Les acteurs du marché bancaire doivent retrouver la plus grande liberté possible par rapport aux objectifs politique du législateur, et doivent d'abord respecter le premier commandement de l'entrepreneur, et ensuite s'atteler à se conformer au second.
Bref, la régulation doit s'attacher à garantir que le droit de propriété des plus petits investisseurs ne sera pas mis à mal par des abus de position dominante de gros actionnaires, ou experts capables d'utiliser leur science pour duper "ceux qui savent moins". Mais l'état doit s'abstenir d'aller au delà en imposant des redistributions ou des distorsions réglementaires à caractère politiques, comme par exemple le Community Reinvestment Act.

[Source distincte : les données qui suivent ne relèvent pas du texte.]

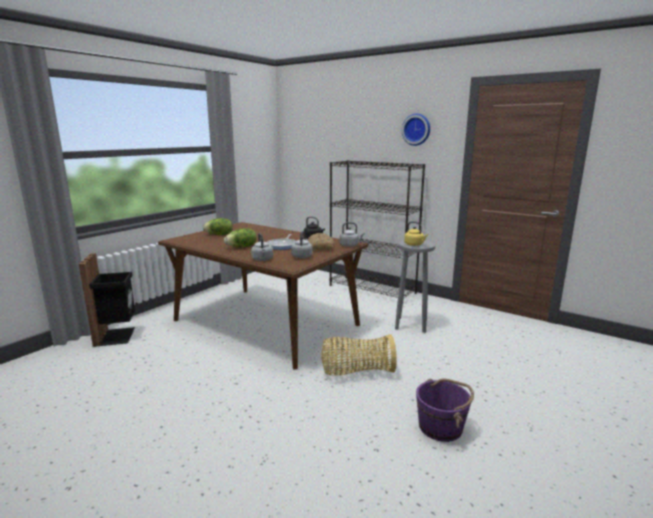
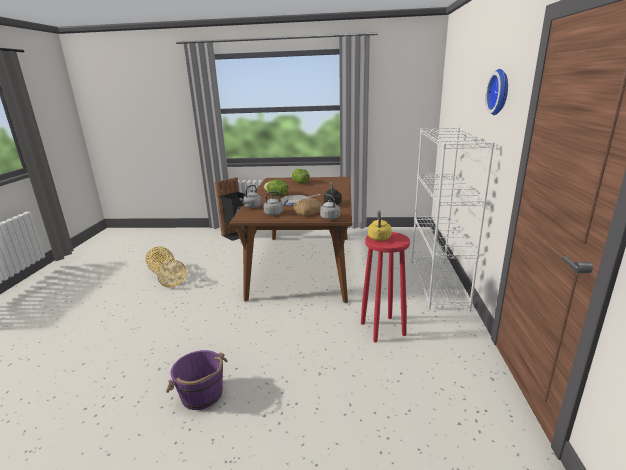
camera: 60 degrees right, 5 degrees up
(356, 371) = (261, 327): basket -> basket (166, 277)
(372, 289) = (438, 284): black bookcase -> white bookcase
(411, 324) = (383, 329): grey stool -> red stool

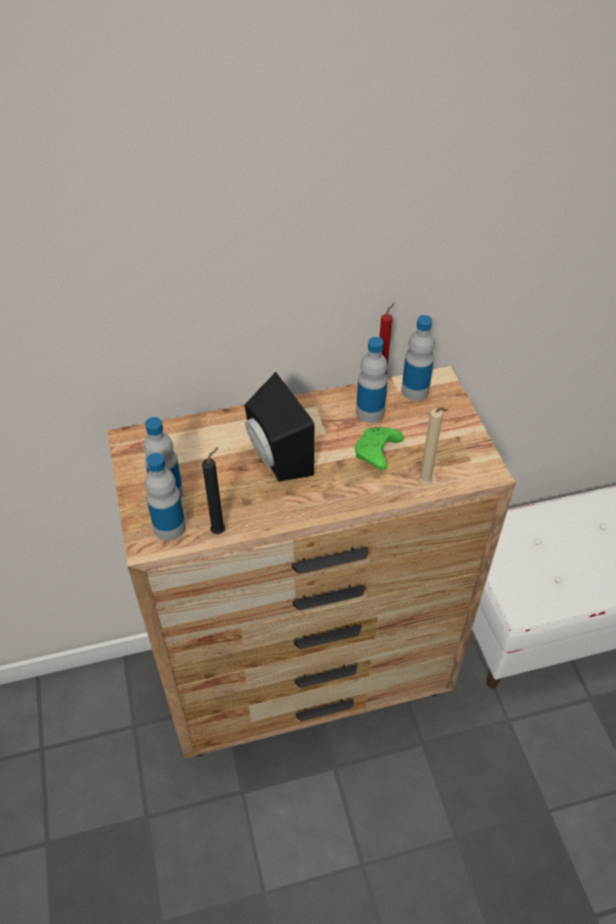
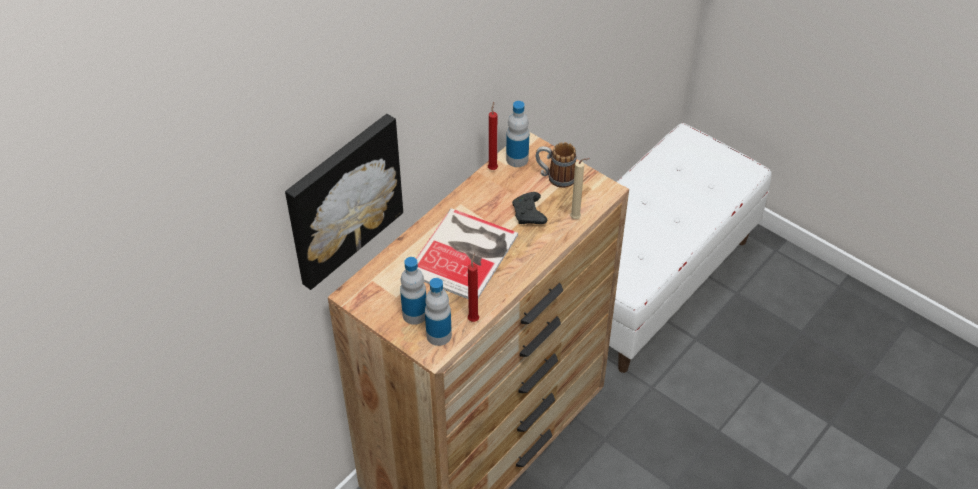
camera: 35 degrees left, 0 degrees up
(140, 323) = (342, 199): none -> picture
(220, 530) = (474, 318): black candle -> red candle
(275, 458) = (466, 253): black speaker -> book
(370, 412) = (500, 189): bottle -> none
(377, 453) = (529, 215): green game controller -> black game controller
(440, 429) = (555, 177): none -> mug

Et pour l'économie réelle ?
Dans les mois qui vont venir, l'accès des entreprises au crédit sera plus difficile. Il faut donc impérativement leur permettre d'avoir accès à plus de capital, d'une part en taxant moins leurs profits (aux USA, contrairement aux idées reçues, la "corporate tax" est parmi les plus élevées du monde, à plus de 38%), et d'autre part en s'abstenant d'écorner par des fiscalités marginales la capacité d'investissement de ceux qui gagnent assez d'argent pour devenir business angels ou apporter leurs liquidités à des fonds d'investissement en capital.
Et pour pouvoir financer ces mesures à court terme, il faut impérativement réduire les dépenses publiques ! Voilà pourquoi les choix de la nouvelle administration élue à la maison blanche en novembre 2008 seront cruciaux.

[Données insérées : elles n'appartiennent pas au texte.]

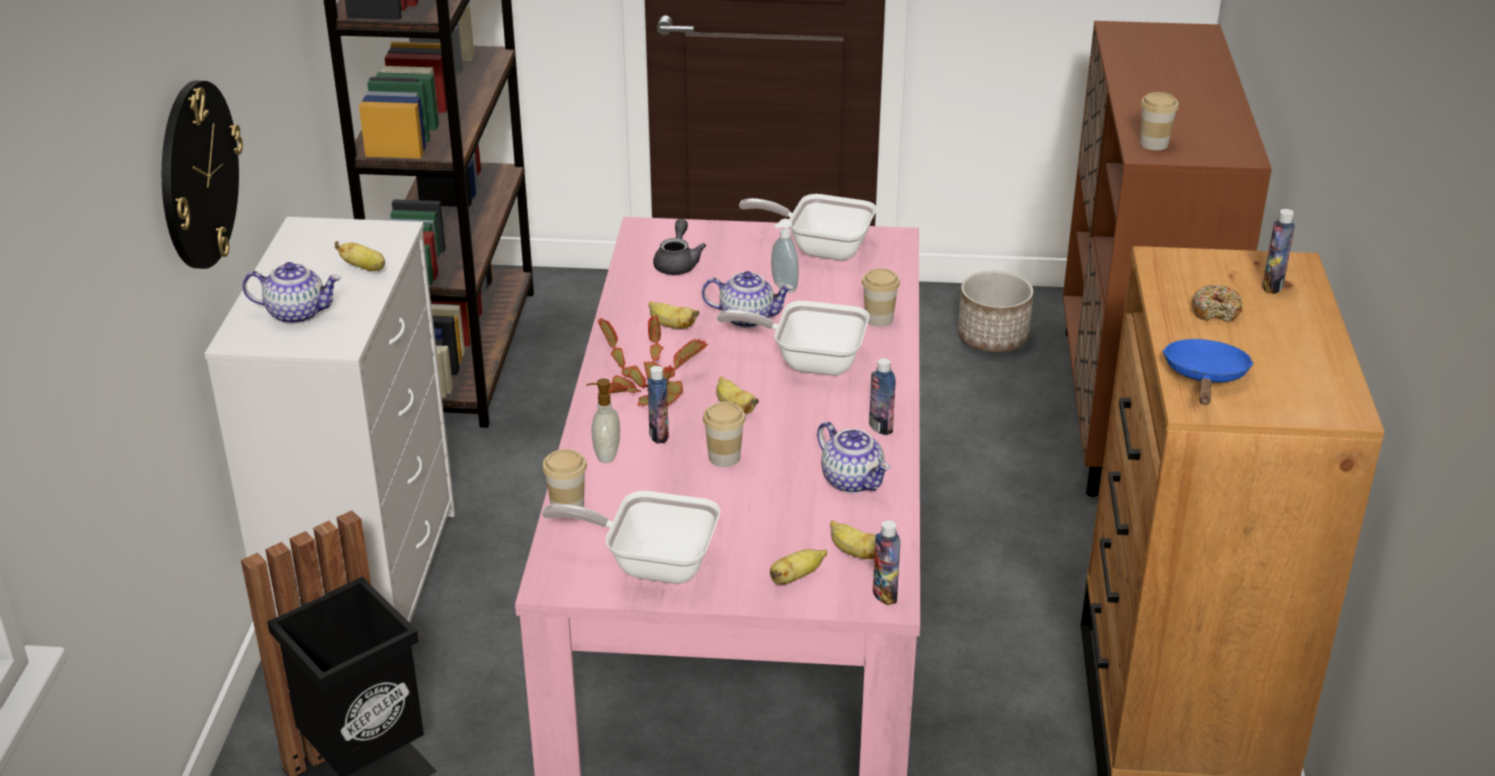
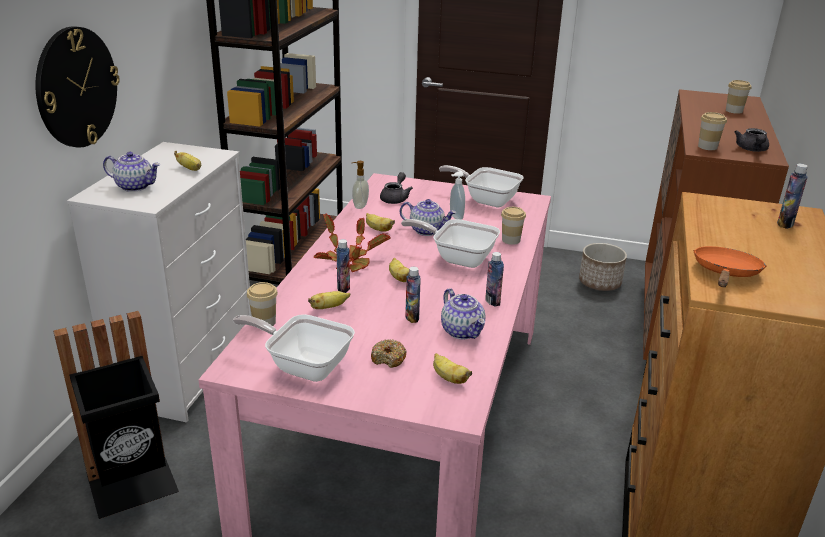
camera: 10 degrees right, 5 degrees down
(605, 454) = (304, 295): soap dispenser -> soap dispenser (359, 206)
(724, 457) = (380, 306): cup -> cup (734, 111)
(796, 577) = (400, 389): banana -> banana (329, 307)
(884, 594) = (461, 410): bottle -> bottle (412, 317)
(1205, 377) = (725, 274): blue frying pan -> orange frying pan
(1216, 311) = (739, 234): donut -> donut (388, 358)
(1217, 142) = (751, 150): none -> grey teapot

Ou bien le nouveau président, cédant à la pression politique compassionnelle, choisit d'augmenter les impôts "sur les riches", et cède aux sirènes protectionnistes "pour sauvegarder l'emploi", répétant en cela toutes les erreurs commises par Edgar Hoover en 1929. Dans ce cas, la crise des subprimes se transformera en crise longue et douloureuse dont les dommages collatéraux toucheront le monde entier.
Ou bien il prend conscience que trop d'état dans l'économie est facteur de désordre et réduit les capacités d'innovation capable de nous sortir de ce mauvais pas, et recentre l'état fédéral sur ses fonctions régaliennes en réduisant les prélèvements. Auquel cas la turbulence sera rude, mais les économies réelles trouveront les ressources nécessaires pour surmonter les conséquence de l'incurie financière que nous venons de vivre.